In 2023 he released his fifth book The hills are burning which is a memoir of his friends and him growing up in a boarding school in Kalimpong set against the genesis and the subsequent violence and human rights violations of the Gorkhaland movement of 1986.

In 2024, a campaign called 'Fit My Feet' about customised footwear for people inflicted with club feet that Anirban directed and co-produced for McCaan Worldgroup won Gold and Bronze at Cannes Lions International Festival of Creativity 2024

His book Swipe Right to Kill chronicles the details of the 2018 Jaipur Tinder murder case. Published by Penguin India, the book was released on 22 August 2024 on SoftCover.
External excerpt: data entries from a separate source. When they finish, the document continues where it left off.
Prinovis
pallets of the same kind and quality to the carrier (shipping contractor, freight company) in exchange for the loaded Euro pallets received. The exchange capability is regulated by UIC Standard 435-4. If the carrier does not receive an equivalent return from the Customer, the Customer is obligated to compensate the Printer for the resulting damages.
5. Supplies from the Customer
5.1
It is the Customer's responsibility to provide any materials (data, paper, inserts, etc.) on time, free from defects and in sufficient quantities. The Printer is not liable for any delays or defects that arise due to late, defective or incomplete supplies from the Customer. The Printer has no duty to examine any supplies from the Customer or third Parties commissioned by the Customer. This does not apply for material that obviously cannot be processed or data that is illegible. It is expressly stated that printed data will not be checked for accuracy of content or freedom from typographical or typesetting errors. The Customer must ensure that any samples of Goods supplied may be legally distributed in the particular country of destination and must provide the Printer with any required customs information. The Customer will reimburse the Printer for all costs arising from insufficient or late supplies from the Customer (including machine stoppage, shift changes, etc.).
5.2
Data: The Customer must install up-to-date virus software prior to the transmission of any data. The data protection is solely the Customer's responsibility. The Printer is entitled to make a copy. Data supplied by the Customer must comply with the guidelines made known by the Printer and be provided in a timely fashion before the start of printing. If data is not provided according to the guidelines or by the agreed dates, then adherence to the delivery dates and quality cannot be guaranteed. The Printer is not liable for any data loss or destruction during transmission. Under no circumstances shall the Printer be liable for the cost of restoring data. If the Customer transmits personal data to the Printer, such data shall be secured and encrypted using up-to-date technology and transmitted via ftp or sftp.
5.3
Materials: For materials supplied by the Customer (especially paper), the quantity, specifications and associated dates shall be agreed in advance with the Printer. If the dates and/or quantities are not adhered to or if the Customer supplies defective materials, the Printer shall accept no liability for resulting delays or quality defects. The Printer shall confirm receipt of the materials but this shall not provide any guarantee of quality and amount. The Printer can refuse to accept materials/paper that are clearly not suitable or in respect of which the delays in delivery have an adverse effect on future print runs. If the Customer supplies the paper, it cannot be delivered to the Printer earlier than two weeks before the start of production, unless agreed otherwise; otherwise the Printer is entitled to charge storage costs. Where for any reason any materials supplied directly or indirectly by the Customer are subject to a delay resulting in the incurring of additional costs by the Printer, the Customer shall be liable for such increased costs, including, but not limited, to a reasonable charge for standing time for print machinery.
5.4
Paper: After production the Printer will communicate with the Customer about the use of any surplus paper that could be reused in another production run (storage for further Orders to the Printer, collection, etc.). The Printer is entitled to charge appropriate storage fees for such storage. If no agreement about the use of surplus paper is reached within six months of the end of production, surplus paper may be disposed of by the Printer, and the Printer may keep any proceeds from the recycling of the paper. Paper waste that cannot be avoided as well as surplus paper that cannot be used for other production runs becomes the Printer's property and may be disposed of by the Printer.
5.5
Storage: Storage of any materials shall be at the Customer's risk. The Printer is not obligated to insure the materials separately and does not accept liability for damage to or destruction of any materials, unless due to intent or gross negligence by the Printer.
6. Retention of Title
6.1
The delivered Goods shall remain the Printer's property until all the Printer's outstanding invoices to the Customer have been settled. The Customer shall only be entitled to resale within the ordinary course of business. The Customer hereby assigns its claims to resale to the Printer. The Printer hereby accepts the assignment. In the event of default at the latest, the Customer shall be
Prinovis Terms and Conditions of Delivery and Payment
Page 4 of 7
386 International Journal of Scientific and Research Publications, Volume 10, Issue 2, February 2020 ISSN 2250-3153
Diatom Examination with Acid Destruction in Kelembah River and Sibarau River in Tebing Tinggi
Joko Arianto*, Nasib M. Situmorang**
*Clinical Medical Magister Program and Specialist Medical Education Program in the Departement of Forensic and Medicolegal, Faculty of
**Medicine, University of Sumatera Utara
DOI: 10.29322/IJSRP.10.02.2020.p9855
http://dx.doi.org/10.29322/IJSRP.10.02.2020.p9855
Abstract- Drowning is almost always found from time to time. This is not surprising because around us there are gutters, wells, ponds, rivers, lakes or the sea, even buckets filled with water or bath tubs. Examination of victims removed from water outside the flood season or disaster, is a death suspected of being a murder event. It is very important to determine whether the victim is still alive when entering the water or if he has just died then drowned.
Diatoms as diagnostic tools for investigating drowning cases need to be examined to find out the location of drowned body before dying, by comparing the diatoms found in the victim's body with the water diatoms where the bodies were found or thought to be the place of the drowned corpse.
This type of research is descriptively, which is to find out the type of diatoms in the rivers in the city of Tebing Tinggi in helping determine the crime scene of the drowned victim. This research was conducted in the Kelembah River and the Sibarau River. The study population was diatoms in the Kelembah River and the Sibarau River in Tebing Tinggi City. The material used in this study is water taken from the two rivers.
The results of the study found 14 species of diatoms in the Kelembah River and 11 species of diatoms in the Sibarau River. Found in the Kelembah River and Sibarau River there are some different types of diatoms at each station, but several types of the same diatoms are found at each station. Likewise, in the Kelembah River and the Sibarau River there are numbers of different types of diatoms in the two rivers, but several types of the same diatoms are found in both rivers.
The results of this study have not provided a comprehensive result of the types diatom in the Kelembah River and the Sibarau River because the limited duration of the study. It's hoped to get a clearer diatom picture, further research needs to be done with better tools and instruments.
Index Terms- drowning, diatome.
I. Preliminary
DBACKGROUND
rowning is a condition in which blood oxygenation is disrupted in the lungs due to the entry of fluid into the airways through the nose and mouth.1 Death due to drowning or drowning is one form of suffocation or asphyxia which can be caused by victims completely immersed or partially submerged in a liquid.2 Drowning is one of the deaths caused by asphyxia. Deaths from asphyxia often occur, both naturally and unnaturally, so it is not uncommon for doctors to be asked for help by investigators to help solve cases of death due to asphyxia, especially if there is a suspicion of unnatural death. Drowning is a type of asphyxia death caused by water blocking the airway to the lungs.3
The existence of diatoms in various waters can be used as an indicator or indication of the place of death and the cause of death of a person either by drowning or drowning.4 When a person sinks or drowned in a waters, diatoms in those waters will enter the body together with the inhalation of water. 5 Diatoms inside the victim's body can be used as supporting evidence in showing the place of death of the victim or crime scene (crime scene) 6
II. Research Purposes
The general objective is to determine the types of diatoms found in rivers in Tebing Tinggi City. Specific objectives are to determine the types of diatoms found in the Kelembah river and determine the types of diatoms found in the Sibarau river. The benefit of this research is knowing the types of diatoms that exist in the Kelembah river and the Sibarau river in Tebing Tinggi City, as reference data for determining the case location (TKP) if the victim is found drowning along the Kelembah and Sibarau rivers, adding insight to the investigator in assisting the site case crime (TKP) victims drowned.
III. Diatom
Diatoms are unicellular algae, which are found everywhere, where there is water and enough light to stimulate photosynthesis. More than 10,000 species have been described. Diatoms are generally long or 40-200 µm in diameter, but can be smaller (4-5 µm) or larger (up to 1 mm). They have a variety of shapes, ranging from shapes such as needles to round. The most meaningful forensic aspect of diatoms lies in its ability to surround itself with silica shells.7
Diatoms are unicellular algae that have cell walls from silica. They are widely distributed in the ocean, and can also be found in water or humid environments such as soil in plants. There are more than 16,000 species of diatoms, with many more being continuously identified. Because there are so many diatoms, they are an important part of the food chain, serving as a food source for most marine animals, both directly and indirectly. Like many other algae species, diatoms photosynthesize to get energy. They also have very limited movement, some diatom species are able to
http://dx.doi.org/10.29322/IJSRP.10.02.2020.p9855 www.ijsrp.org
After his true crime trilogy, Anirban published a collection of horror short stories called Enter At Your Own Risk.

== Television producer ==
Anirban created, produced, wrote, and directed the true crime television series Savdhaan India for Life OK, which subsequently became Star Bharat. He has also been the producer of Crime Patrol and Fear Files: Darr Ki Sacchi Tasvirein. He has directed shows at, and worked as Content Head at Channel V India.